The Southern Cassowary is a rare and ancient bird who makes it’s home only in the tropical regions of North Queensland and Papua New Guinea. These giant birds belong to the Ratite family which includes Ostriches, Emus, Rheas and Kiwis. They can trace their origins all the way back to the time of Gondwana and the fracturing of the continents.
Cassowaries are heavy flightless birds and they are enormous. They are the third tallest after the African Ostrich and the Australian Emu. The female (who is larger than the male) can reach a height of around two metres and can weigh in excess of seventy kilograms. They primarily eat fruit but they are, in fact, omnivorous, consuming everything from small insects to mammals. We once watched a male and his three chicks devour the carcass of a Bandicoot in the filtered shade of a clearing. Thankfully a passing local had noticed the road kill, and the family’s interest, so they had thoughtfully tossed the body back into the forest, keeping the quartet of precious birds safe from traffic.
Cassowaries are highly valued up here and their care and preservation is important to the people who share their beautiful part of the world. Unlike many other species of bird, Southern Cassowaries can often be told apart by their size, habits, location and particularly their casques. The loss of an individual is cause for much sadness in the local community.
The Southern Cassowary is a keystone species in the rainforests of Tropical North Queensland. One of the reasons that this precious remnant of Gondwanan forest is still with us is due to this wonderful creature. As the Cassowary slips through the dark tangle of undergrowth it swallows up whole fruit, digesting all but the seeds. The seeds are then passed by the bird in another part of the forest , all surrounded in a steamy pile of rich fertiliser.. The Daintree has such a unique diversity of rare, prehistoric plants and animals thanks in great part to the Southern Cassowary and it’s very effective seed distribution.
The female Southern Cassowary is solitary, territorial and dominant. She spends most of her time alone, generally seeking the company of others when it’s breeding time. When ready she selects her mate and, as happens in nature, it’s often the male with an impressive casque and brilliant colouring who makes the grade. From our observations though, she will sometimes seek out a smaller or less impressive mate if she knows from experience that he has a good record in parenting. You see, the females wander off after laying the eggs and the job of guarding the nest, hatching the chicks and raising the young is the fathers job alone. So, to a wise and observant female, a diligent proven dad is probably better than a newer pretty one.

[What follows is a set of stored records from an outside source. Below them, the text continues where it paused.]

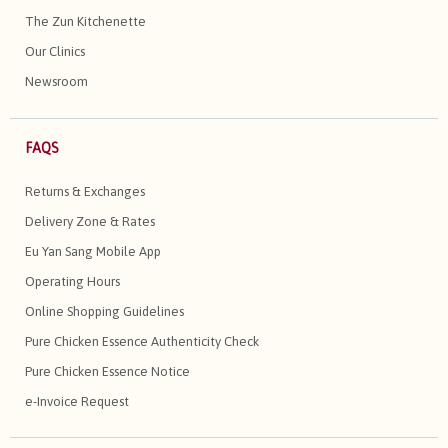
The Zun Kitchenette
Our Clinics
Newsroom
FAQS
Returns & Exchanges
Delivery Zone & Rates
Eu Yan Sang Mobile App
Operating Hours
Online Shopping Guidelines
Pure Chicken Essence Authenticity Check
Pure Chicken Essence Notice
e-Invoice Request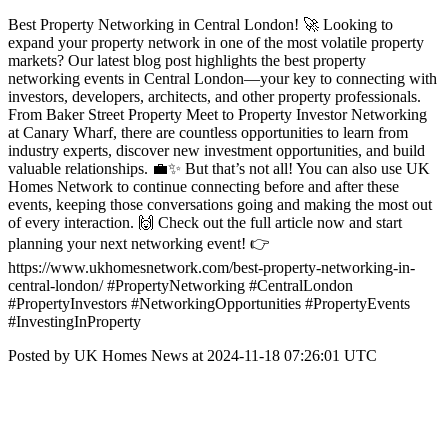
Best Property Networking in Central London! 🚀 Looking to
expand your property network in one of the most volatile property
markets? Our latest blog post highlights the best property
networking events in Central London—your key to connecting with
investors, developers, architects, and other property professionals.
From Baker Street Property Meet to Property Investor Networking
at Canary Wharf, there are countless opportunities to learn from
industry experts, discover new investment opportunities, and build
valuable relationships. 💼✨ But that’s not all! You can also use UK
Homes Network to continue connecting before and after these
events, keeping those conversations going and making the most out
of every interaction. 🙌 Check out the full article now and start
planning your next networking event! 👉
https://www.ukhomesnetwork.com/best-property-networking-in-
central-london/ #PropertyNetworking #CentralLondon
#PropertyInvestors #NetworkingOpportunities #PropertyEvents
#InvestingInProperty
Posted by UK Homes News at 2024-11-18 07:26:01 UTC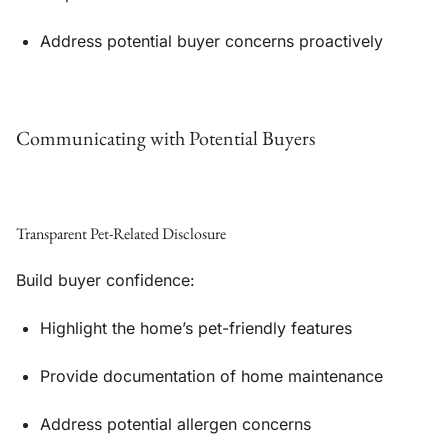
Address potential buyer concerns proactively
Communicating with Potential Buyers
Transparent Pet-Related Disclosure
Build buyer confidence:
Highlight the home’s pet-friendly features
Provide documentation of home maintenance
Address potential allergen concerns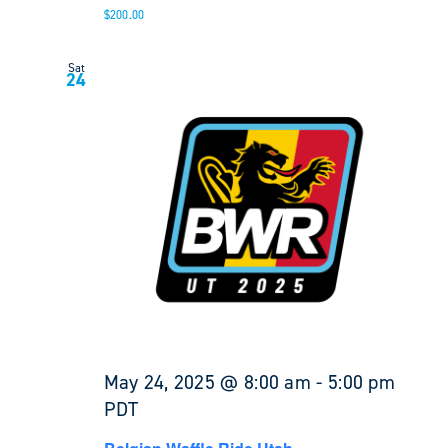
$200.00
Sat
24
May 24, 2025 @ 8:00 am
-
5:00 pm
PDT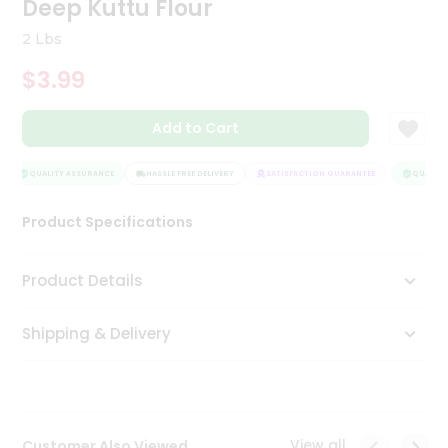
Deep Kuttu Flour
Tea
&
2 Lbs
Coffee
Kit
$3.99
Indian
Sweets
Add to Cart
&
Snacks
Catering
QUALITY ASSURANCE
HASSLE FREE DELIVERY
SATISFACTION GUARANTEE
QUALITY
Only
Product Specifications
Luxury
Shop
Product Details
by
Shipping & Delivery
Stores
Grocery
Stores
View all
Customer Also Viewed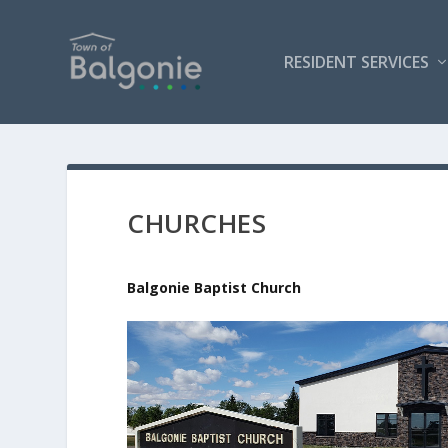
RESIDENT SERVICES
CHURCHES
Balgonie Baptist Church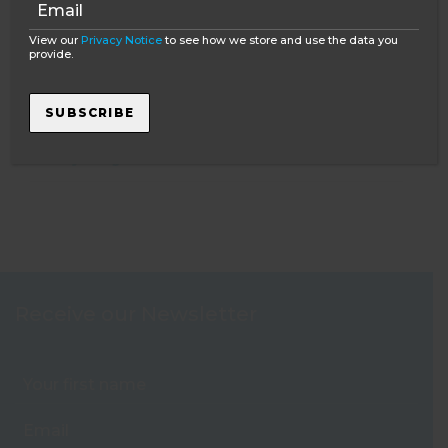
View our
Privacy Notice
to see how we store and use the data you
provide.
FEATURED POST
SUBSCRIBE
Learning to dive in South Africa
The Oyster guide to mature travel
Receive our Newsletter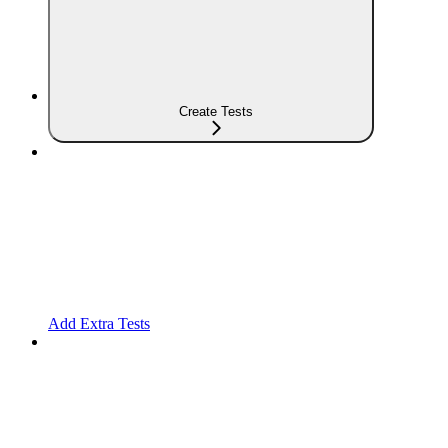
Create Tests
Add Extra Tests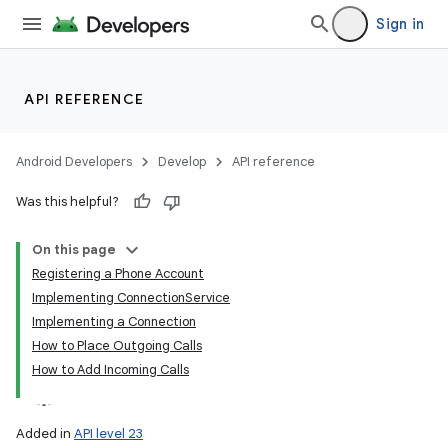
Sign in
API REFERENCE
Android Developers
Develop
API reference
Was this helpful?
On this page
Registering a Phone Account
Implementing ConnectionService
Implementing a Connection
How to Place Outgoing Calls
How to Add Incoming Calls
Added in
API level 23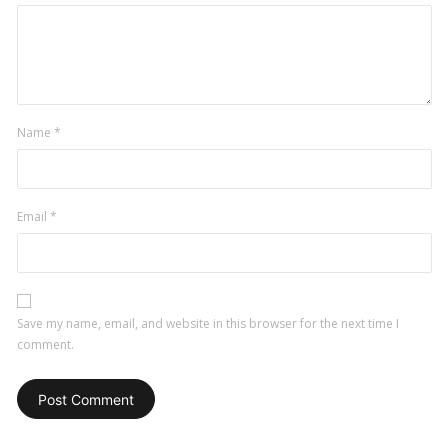
Name
*
Email
*
Save my name, email, and website in this browser for the next time I
comment.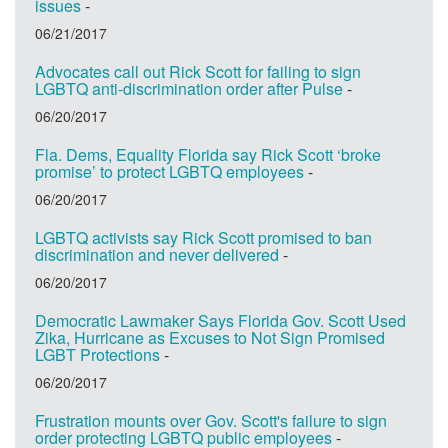
issues
-
06/21/2017
Advocates call out Rick Scott for failing to sign
LGBTQ anti-discrimination order after Pulse
-
06/20/2017
Fla. Dems, Equality Florida say Rick Scott ‘broke
promise’ to protect LGBTQ employees
-
06/20/2017
LGBTQ activists say Rick Scott promised to ban
discrimination and never delivered
-
06/20/2017
Democratic Lawmaker Says Florida Gov. Scott Used
Zika, Hurricane as Excuses to Not Sign Promised
LGBT Protections
-
06/20/2017
Frustration mounts over Gov. Scott's failure to sign
order protecting LGBTQ public employees
-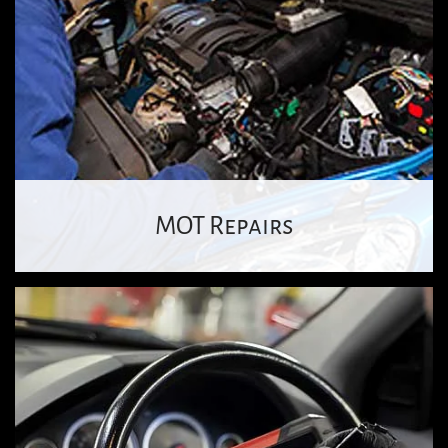
MOT Repairs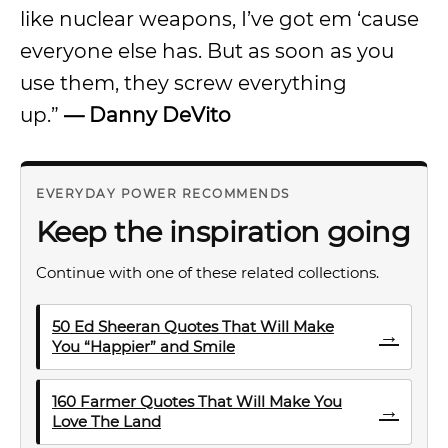
like nuclear weapons, I’ve got em ‘cause
everyone else has. But as soon as you
use them, they screw everything
up.”
—
Danny DeVito
EVERYDAY POWER RECOMMENDS
Keep the inspiration going
Continue with one of these related collections.
50 Ed Sheeran Quotes That Will Make
→
You “Happier” and Smile
160 Farmer Quotes That Will Make You
→
Love The Land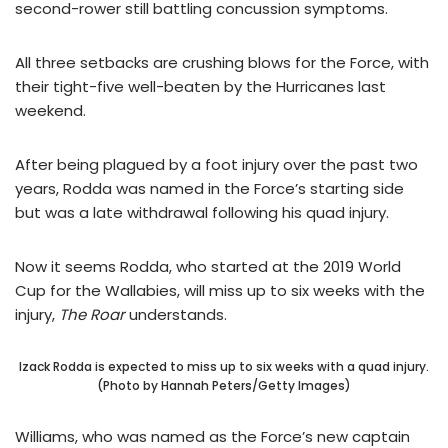
second-rower still battling concussion symptoms.
All three setbacks are crushing blows for the Force, with
their tight-five well-beaten by the Hurricanes last
weekend.
After being plagued by a foot injury over the past two
years, Rodda was named in the Force’s starting side
but was a late withdrawal following his quad injury.
Now it seems Rodda, who started at the 2019 World
Cup for the Wallabies, will miss up to six weeks with the
injury,
The Roar
understands.
Izack Rodda is expected to miss up to six weeks with a quad injury.
(Photo by Hannah Peters/Getty Images)
Williams, who was named as the Force’s new captain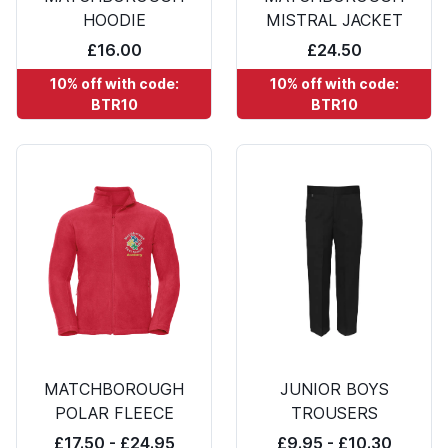
HOODIE
MISTRAL JACKET
£16.00
£24.50
10% off with code:
10% off with code:
BTR10
BTR10
MATCHBOROUGH
JUNIOR BOYS
POLAR FLEECE
TROUSERS
£17.50 - £24.95
£9.95 - £10.30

The Southern Cassowary has a fearsome reputation and visitors to the Tropical North are often cautioned to watch out for the towering “killer birds”. Of course, this is not really the case. The Cassowary does have a razor sharp talon in the inner of it’s three toes. These talons can measure up to twelve centimetres in length and they are used for self defence. When threatened the bird will raise itself up to it’s full height and powerfully strike out with it’s mighty foot. The keyword here is “threatened”. If the bird is respected and you keep your distance from them and their chicks, they will quietly go about their way. We are lucky to come across them quite often and in over twenty years we have only witnessed a bird “turn” a couple of times. On both occasions it was because someone suddenly approached it, thankfully both birds and humans were unharmed.
The Southern Cassowary is rare and endangered but thanks to the Daintree Rainforests’ World Heritage status and changing attitudes, we are seeing more than ever before. Every year we break our previous record of sightings and we have had the great pleasure of watching generations grow and thrive. So often stories from the wildlife front are very sad but it is heartening to remember that we can make a big difference and it is possible to preserve precious wildlife and their habitats.